Prices in America may leave you scratching your heads sometimes, but they often pale in comparison to some of the odd prices found in other parts of the world. Consider these extremes:
- Gasoline – Gas prices around the world range from Venezuela, where gas is government-subsidized and costs around four cents per gallon, to Norway where gas runs $9.69 a gallon. Norwegians probably do not take a relaxing Sunday drive to see the fjords in a Big Block Ford Hemi.
- Fitness Clubs – Are you moving to Angola and planning to join a local fitness club? The average monthly fee there for one person is $150 per month, according to Numbeo. Meanwhile, Cuba comes in at the lowest end with $9 monthly fees. Expect attention if you spend too much time in the pools there practicing long-distance swimming.
- Movies – How about a movie after your workout? Once again, Cuba is your best bet, with an average cost of $0.10 per seat in the movie theater. Saudi Arabia has the highest price by far at $26.66 per seat. Perhaps it’s the air conditioning.
- Dogs – Would you pay 2 million dollars for a dog? According to the Qianjiang Evening News via CNBC, a property developer in China approached that figure in March 2014, paying $1.95 million for a top-of-the-line Tibetan Mastiff puppy. The pricey canine was 31 inches tall and weighed almost 200 pounds. We expect that food costs will take up the remaining $0.05 million.
- Fruit– Japan is well known for disproportionate fruit prices, as high-end fruits are commonly presented as gifts for formal events such as weddings and at the middle and end of the year (gifts known as Ochugen and Oseibo, respectively). For example, a bunch of 30 Ruby Roman grapes, considered good luck in Japan, was sold to a wedding hall operator at an auction for $5,400.
Sembikiya, a well-known high-end fruit boutique business in Japan, sells immaculate and unusual fruit like square watermelons for over $200. Specialized cantaloupe that are grown one per plant, specially handled, and protected from excess sun, can fetch hundreds of dollars.
- Beer – If you enjoy quaffing suds, according to David Adelman at FinancesOnline.com, the Middle East is not the place for you.
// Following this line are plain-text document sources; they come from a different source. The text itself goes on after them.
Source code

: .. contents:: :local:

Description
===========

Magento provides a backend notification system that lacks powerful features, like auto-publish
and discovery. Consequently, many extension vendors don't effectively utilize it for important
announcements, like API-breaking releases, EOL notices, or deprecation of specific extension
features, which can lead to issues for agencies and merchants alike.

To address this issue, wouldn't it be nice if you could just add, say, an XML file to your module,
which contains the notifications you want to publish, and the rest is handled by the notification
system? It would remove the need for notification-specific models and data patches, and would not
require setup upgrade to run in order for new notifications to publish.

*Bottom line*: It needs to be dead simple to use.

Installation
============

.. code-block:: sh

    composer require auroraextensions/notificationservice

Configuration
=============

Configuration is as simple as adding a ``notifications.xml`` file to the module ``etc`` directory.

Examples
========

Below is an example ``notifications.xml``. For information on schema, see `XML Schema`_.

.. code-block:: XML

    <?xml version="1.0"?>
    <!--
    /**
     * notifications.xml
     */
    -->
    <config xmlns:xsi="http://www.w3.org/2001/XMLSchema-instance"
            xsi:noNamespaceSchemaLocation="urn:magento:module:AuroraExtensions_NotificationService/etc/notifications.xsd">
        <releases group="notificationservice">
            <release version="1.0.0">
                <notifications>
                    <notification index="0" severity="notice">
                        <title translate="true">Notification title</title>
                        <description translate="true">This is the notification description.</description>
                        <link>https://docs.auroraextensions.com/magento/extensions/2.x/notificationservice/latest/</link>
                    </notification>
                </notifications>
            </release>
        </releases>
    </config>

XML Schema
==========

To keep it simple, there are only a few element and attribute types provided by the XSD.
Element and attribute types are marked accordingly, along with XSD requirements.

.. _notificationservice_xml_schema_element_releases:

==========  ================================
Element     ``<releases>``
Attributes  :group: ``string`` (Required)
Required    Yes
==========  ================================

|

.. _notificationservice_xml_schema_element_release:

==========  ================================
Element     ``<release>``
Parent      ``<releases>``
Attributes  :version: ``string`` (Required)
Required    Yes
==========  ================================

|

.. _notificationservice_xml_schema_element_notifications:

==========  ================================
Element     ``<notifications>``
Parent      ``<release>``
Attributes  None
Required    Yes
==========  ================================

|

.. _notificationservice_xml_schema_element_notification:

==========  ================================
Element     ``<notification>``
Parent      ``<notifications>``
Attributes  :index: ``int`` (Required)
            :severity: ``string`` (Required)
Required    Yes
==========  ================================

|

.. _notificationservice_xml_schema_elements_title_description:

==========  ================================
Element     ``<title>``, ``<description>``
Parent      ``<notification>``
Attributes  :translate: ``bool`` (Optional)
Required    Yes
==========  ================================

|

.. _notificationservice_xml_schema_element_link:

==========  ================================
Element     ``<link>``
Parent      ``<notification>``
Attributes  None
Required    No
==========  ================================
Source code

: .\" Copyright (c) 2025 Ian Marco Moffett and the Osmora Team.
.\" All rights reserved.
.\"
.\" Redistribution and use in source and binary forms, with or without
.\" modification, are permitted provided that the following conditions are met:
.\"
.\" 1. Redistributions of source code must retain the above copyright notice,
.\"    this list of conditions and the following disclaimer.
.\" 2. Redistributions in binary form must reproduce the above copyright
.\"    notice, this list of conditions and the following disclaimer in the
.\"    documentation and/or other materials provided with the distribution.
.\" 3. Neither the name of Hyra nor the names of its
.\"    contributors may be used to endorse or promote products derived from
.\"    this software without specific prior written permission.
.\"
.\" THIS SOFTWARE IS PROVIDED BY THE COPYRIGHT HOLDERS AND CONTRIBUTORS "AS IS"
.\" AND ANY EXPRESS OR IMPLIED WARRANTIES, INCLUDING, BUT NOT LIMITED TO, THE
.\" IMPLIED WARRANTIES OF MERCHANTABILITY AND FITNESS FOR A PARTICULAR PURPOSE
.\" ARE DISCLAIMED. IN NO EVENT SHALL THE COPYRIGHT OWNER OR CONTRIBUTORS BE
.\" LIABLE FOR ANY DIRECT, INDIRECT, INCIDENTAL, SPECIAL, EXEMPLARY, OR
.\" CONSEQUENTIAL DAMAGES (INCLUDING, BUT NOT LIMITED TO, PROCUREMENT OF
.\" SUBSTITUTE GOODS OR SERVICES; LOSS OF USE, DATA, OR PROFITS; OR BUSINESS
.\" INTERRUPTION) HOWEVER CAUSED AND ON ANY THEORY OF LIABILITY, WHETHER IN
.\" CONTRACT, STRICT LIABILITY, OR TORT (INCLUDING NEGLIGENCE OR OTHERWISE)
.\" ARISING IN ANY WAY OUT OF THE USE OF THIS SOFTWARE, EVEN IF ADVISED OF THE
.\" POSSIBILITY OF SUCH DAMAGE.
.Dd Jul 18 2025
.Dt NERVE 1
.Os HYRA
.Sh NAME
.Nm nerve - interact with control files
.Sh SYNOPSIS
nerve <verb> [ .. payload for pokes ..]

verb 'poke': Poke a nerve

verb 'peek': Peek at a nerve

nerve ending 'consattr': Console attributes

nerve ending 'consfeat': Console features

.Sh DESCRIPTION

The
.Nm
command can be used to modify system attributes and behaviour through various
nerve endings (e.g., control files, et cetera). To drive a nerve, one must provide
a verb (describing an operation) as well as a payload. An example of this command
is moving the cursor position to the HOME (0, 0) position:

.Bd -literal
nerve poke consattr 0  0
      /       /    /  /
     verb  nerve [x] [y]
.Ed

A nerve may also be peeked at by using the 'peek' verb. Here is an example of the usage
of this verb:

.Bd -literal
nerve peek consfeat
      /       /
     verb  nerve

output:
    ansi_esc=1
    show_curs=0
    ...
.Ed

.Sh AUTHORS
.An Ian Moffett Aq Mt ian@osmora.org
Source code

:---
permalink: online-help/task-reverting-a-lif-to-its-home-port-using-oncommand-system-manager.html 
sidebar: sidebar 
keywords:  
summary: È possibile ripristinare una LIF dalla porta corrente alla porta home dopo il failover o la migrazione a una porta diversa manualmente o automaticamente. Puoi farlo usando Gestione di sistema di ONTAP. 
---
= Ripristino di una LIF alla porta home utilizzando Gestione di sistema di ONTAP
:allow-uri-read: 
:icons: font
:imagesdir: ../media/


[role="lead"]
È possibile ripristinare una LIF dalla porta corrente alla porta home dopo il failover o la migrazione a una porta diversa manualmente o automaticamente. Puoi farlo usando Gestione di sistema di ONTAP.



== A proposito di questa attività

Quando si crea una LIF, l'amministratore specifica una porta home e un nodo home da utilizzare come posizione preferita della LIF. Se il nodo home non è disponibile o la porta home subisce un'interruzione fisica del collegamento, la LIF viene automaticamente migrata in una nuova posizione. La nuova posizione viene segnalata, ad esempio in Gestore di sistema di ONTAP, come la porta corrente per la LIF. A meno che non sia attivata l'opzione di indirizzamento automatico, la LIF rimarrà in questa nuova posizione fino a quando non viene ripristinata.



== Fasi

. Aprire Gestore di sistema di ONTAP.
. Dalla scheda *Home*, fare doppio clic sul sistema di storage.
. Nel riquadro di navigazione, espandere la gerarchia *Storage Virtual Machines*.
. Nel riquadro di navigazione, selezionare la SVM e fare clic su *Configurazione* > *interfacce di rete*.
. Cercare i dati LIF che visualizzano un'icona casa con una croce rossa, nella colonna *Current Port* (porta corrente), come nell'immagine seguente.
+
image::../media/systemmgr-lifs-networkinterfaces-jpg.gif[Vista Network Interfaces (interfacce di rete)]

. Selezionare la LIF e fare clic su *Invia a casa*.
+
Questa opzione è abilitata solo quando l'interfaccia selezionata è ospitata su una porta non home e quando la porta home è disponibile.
The three highest average prices for a half-liter bottle of beer were located there – Iran at $7.71, Kuwait at $7.09, and the United Arab Emirates at $6.20. If you drink in the Middle East, head to Saudi Arabia, the fourth cheapest at $0.70. Vietnam and Ukraine were tied for the cheapest at $0.59, although we’ll guess that beer is at a premium in Ukraine right now.
Despite being fun and frivolous, unusual price comparisons can turn into tools for serious economic analysis. Consider the “Big Mac” Index.
The Economist came up with this humorous tool to compare the costs of a Big Mac across the globe (or the closest thing to a Big Mac available) to draw inferences on currency overvaluation and undervaluation. It has now become somewhat of a standard, available on The Economist’s website with a color-coded map, a choice of base currencies, and GDP-adjusted values.
The 2014 Big Mac index gives Norway the prize for the most expensive at $7.76, and Ukraine came in the least expensive at $1.63.
We have seen both countries at their respective high in other categories above, which brings up an interesting point – sometimes things are unusually expensive in certain countries because their currency is out of whack and the cost of importing goods is therefore quite high.
Of course, that does not explain Japanese specialty fruit or $2 million dogs – but economics does not always follow logic.